Task to carry out: Rewrite the stretch of entries from the start through the line containing "To the nearest percent, what percentage", changing "Approximately how many times larger" to "Roughly how many times larger" and leaving everything else as it stands. Give only that stretch.

Task input:

- Opening Delimiter -

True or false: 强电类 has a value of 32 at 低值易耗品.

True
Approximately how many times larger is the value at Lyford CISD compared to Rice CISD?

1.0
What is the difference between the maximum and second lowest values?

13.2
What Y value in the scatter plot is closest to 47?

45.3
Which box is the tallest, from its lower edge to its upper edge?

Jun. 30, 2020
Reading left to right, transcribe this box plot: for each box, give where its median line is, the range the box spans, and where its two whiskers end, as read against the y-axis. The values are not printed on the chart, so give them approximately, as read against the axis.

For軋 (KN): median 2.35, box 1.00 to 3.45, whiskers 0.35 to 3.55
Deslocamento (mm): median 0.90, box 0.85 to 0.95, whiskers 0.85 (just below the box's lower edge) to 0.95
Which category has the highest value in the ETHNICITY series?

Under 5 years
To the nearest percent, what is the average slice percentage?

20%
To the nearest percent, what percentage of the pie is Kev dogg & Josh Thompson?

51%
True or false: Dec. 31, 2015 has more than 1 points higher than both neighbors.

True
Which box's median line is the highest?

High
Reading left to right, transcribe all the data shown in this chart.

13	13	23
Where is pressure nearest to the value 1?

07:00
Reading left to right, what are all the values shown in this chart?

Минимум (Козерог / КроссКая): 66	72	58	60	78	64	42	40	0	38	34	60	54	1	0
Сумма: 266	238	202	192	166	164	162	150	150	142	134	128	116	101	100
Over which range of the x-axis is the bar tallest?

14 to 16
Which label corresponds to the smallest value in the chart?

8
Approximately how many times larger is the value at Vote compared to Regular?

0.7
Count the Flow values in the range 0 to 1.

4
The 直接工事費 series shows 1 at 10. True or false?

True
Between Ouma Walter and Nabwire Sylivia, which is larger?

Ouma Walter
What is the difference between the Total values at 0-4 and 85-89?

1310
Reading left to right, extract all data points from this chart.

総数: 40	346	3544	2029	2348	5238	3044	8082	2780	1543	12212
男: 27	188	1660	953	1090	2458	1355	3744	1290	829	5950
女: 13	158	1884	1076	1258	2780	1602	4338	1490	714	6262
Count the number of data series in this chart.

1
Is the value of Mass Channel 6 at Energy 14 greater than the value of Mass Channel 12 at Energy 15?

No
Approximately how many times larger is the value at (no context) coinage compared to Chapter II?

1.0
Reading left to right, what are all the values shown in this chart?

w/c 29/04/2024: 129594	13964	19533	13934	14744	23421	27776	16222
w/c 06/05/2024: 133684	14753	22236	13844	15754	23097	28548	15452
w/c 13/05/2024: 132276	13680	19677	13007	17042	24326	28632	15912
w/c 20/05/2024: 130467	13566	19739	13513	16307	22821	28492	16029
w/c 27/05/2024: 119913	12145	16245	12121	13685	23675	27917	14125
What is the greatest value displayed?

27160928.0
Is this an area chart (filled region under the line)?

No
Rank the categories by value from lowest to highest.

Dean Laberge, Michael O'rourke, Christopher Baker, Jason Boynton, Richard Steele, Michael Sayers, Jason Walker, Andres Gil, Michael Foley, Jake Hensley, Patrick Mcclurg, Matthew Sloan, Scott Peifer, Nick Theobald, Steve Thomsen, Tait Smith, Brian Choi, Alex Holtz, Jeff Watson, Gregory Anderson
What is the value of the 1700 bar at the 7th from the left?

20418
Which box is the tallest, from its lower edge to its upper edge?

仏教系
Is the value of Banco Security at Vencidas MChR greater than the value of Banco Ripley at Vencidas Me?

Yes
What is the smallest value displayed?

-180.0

- Closing Delimiter -

Answer space:
True or false: 强电类 has a value of 32 at 低值易耗品.

True
Roughly how many times larger is the value at Lyford CISD compared to Rice CISD?

1.0
What is the difference between the maximum and second lowest values?

13.2
What Y value in the scatter plot is closest to 47?

45.3
Which box is the tallest, from its lower edge to its upper edge?

Jun. 30, 2020
Reading left to right, transcribe this box plot: for each box, give where its median line is, the range the box spans, and where its two whiskers end, as read against the y-axis. The values are not printed on the chart, so give them approximately, as read against the axis.

For軋 (KN): median 2.35, box 1.00 to 3.45, whiskers 0.35 to 3.55
Deslocamento (mm): median 0.90, box 0.85 to 0.95, whiskers 0.85 (just below the box's lower edge) to 0.95
Which category has the highest value in the ETHNICITY series?

Under 5 years
To the nearest percent, what is the average slice percentage?

20%
To the nearest percent, what percentage of the pie is Kev dogg & Josh Thompson?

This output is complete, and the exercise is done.